So he starts snooping through his dad stuff and finds a key in an envelope that has the word "Black" written on it. He decides that this is some sort of posthumous game his dad has arranged for him, so he goes off on a long journey to find this Black person and figure out what the key means by visiting all the people with the name "Black" in New York City. Along the way he meets his long-lost grandfather who no longer speaks ... but we don't know why and never find out... and he meets a black couple in Fort Greene who are getting a divorce, but give a shit about Oskar for no particular reason.
There are so many layers of shit to dig through in this story, let alone the presentation on screen, that it's hard to know where to begin. Why does Oskar have to be on the Asperberger's spectrum? Why does Tom Hanks have a terrible New Yawk accent in some scenes and not in others? (Answer: looping.) Why does the grandfather not speak and why should I care about that? Why would a mother let her sorta special-needsy son walk around without her (even if she scouts the locations first)? (And how on earth does she have time to scout the locations for him?)

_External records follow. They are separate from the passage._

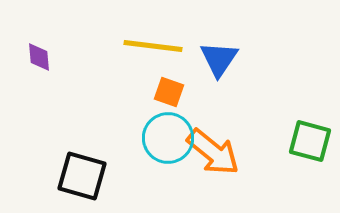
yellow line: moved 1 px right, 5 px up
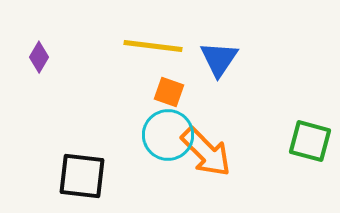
purple diamond: rotated 36 degrees clockwise
cyan circle: moved 3 px up
orange arrow: moved 7 px left; rotated 6 degrees clockwise
black square: rotated 9 degrees counterclockwise
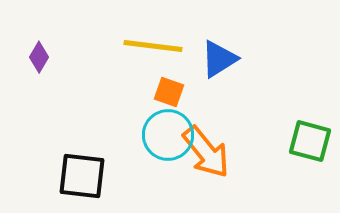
blue triangle: rotated 24 degrees clockwise
orange arrow: rotated 6 degrees clockwise
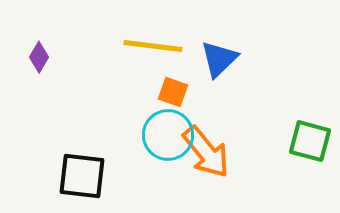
blue triangle: rotated 12 degrees counterclockwise
orange square: moved 4 px right
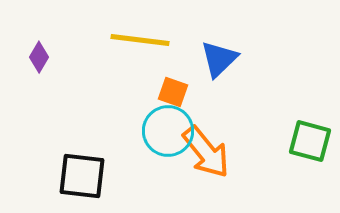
yellow line: moved 13 px left, 6 px up
cyan circle: moved 4 px up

To say that Thomas Horn is annoying is like saying that Hitler wasn't fond of Jews. There really aren't words for whatever Horn is in this film. "Repulsive" comes to mind. It's impossible to align with the kid because his way of talking and looking at the world is so precious and otherhumanly that I could only be totally turned off by him. He's a totally concocted persona whose artifice is on display to all. And he carries around a fucking tambourine that somehow soothes his soul (like how watching Judge Wapner soothed Raymond Babbitt) so every time we see him walking around New York (which is about 80% of the film) he's ringing a goddamn tambo. Ugh!
I've said here before that movies about September, 11 are cheap because it's just simply too soon to have any perspective on. I had my own experience that day and I don't care about a fucking annoying kid's experience. What's more insipid here is that the fact that Thomas Schell died that day has nothing to do with the story. It's sentimental shorthand of the most vile variety. All that matters is that he dies - he could have simply chocked on a bagel and lox any other day in history. That would have been random and unfair. This is just manipulative garbage that tries to help understand what Oskar is feeling, but really just sets us spinning in a cycle of "I remember where I was on that day when..." - which really isn't story telling at all.
This is a movie about fathers and sons. Big fucking deal. Yet somehow it became a story about pain in the wake of September 11. It's all nonsense.